Dies war nicht wirklich tröstlich, konnte aber ausschließen, dass er sich eine Vergiftung zugezogen hatte wie einst sein ehemaliger Mitbewohner Henning Pettenkofer, dem sämtliche Haare samt Augenbrauen und Wimpern ausgegangen waren, nachdem er sein Bücherregal mit einem Holzschutzmittel eingepinselt hatte, das, wie ein Hinweis auf der Dose des Mittels warnte, nur für Fassaden von Holzhäusern im Freien verwendet werden durfte, wie Henning später von einem russischen Dolmetscher erfuhr. Henning trug seitdem eine Brille, um seinem Gesicht mehr Struktur zu verleihen, obwohl er weder kurz- noch weitsichtig war.

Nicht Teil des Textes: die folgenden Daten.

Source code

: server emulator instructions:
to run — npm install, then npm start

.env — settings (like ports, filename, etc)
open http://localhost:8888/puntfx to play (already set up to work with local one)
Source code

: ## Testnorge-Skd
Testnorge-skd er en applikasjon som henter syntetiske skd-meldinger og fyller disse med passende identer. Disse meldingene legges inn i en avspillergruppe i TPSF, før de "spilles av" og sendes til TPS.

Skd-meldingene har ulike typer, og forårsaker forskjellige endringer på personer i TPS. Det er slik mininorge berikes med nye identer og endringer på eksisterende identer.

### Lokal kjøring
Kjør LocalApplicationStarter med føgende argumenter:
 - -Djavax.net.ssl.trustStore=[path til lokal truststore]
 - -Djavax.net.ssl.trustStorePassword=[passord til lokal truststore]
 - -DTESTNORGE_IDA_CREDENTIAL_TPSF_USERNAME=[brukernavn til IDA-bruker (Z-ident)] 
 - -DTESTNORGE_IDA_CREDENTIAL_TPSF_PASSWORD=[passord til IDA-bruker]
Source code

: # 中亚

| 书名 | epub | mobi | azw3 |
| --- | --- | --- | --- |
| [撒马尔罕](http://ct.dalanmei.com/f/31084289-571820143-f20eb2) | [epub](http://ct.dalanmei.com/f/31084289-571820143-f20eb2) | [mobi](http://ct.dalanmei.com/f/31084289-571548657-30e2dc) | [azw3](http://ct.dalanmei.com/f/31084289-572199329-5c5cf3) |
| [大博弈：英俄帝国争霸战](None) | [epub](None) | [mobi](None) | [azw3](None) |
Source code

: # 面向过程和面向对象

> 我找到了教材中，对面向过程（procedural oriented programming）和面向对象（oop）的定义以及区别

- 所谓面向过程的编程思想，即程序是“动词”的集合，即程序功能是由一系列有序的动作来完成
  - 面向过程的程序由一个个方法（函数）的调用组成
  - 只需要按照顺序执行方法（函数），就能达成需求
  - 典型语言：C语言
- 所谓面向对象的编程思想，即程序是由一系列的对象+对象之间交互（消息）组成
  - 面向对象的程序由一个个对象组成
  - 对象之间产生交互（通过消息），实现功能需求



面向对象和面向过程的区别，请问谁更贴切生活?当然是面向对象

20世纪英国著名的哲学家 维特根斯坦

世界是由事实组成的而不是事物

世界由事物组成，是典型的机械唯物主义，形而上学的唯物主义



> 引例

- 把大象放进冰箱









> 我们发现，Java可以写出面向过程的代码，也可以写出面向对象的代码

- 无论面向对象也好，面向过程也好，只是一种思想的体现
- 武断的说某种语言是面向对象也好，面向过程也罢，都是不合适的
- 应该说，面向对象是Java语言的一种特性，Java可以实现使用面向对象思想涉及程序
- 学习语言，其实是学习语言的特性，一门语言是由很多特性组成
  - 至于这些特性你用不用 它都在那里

Eines Morgens einige Monate später beschloss Norbert jedoch seinem Haarausfall wie ein Mann ins Auge zu sehen. Er würde nicht seine restlichen Haare scheiteln und über die kahle Stelle kämmen und sich schon gar nicht, wie sein Onkel Clodwig, ein Toupet bei einem Perückenmacher anfertigen lassen, das Clodwig abends über einen Kunstkopf drapierte, der auf der Schminkkommode im ehelichen Schlafzimmer stand, weswegen ihn seine Gattin, Tante Ida, letztendlich verließ, da ihr der Kopf mit dem Toupet Angst einjagte.
In der Nacht danach träumte Norbert von seiner Grundschullehrerin Frau Erdmute Kuschel, die geblümte Kleider mit tiefen Armausschnitten trug, welche den Blick auf dichtes Achselhaar freigaben, wenn sie den Arm hob, um etwas an die Tafel zu schreiben oder die Spitze des Zeigestocks um einen Kontinent kreisen ließ, und dabei den gesamten männlichen Teil der Klasse erotisierte.
„Norbert, hörte er sie sagen, Norbert, du bist unaufmerksam. Du bekommst gleich eine Glatze.“
Norbert erwachte und stellte sich vor, bei Frau Kuschel nachsitzen zu müssen.
Danach planschte er wieder mit seinen Fingern in seinem Bauchnabel.